Geradezu prophetisch reflektiert dieses Stück aus den 90er Jahren die Gegenwart: Wir verlernen die direkte Kommunikation mit anderen, alles wird optimiert, wir sondern uns ab, verausgaben uns und doch läuft vieles ins Leere, in Einsamkeit und Isolation. Entfernt erinnert mich die Anordnung des Turms auch an die Vortänzer der Clubszene und auch ein wenig an die neue Videoinstallation der bildenden Künstlerin Hito Steyerl (2025) in der sie genreübergreifende Entwicklungen künstlicher Intelligenz (KI) analysiert.
Boris Charmatz: Duo aus herses (une lente introduction)1997. Zwei Personen treten in den Kreis des sitzenden Publikums ein, ein Mann und eine Frau. Eine virtuose Choreografie. Die beiden nackten Körper ineinander verschlungen, rollend, fordernd, stützend, bieten alle Emotionen einer Beziehung an, und doch wirken sie seltsam distanziert, aber es sind eben die 90er Jahre.
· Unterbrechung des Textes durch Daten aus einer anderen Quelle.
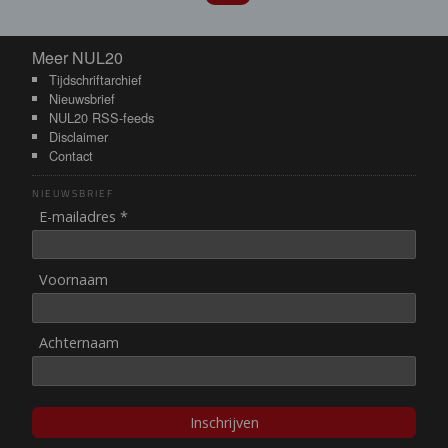
Meer NUL20
Meer NUL20
Tijdschriftarchief
Nieuwsbrief
NUL20 RSS-feeds
Disclaimer
Contact
NIEUWSBRIEF
E-mailadres *
Voornaam
Achternaam
Inschrijven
Die Körper erscheinen im Stillstand als Momentaufnahme, statisch, wie klassische barocke Skulpturen, die Lichtgestaltung unterstützt diesen Eindruck. Die beiden performen wie auf einer unsichtbaren Linie und entschwinden dann im entgegengesetzten Ausgang.
Pina Bausch: Café Müller. Zur Musik von Henry Purcell bewegen sich sechs Tänzer*innen, inspiriert von Bauschs Erinnerungen an das Café ihres Vaters. Obwohl ich schon viele Tanzaufführungen gesehen habe, ist das Stück von Pina Bausch eine Premiere für mich: Eine großartige Choreografie, eine eher minimalistische Szenerie, die Musik, die schlafwandelnden Tänzer und Tänzerinnen, das alles hat nichts an Brisanz und Radikalität im eingebüßt. Die Rolle, die Pina selbst getanzt hat, wird von der Transtänzerin Naomi Brito sensationell umgesetzt.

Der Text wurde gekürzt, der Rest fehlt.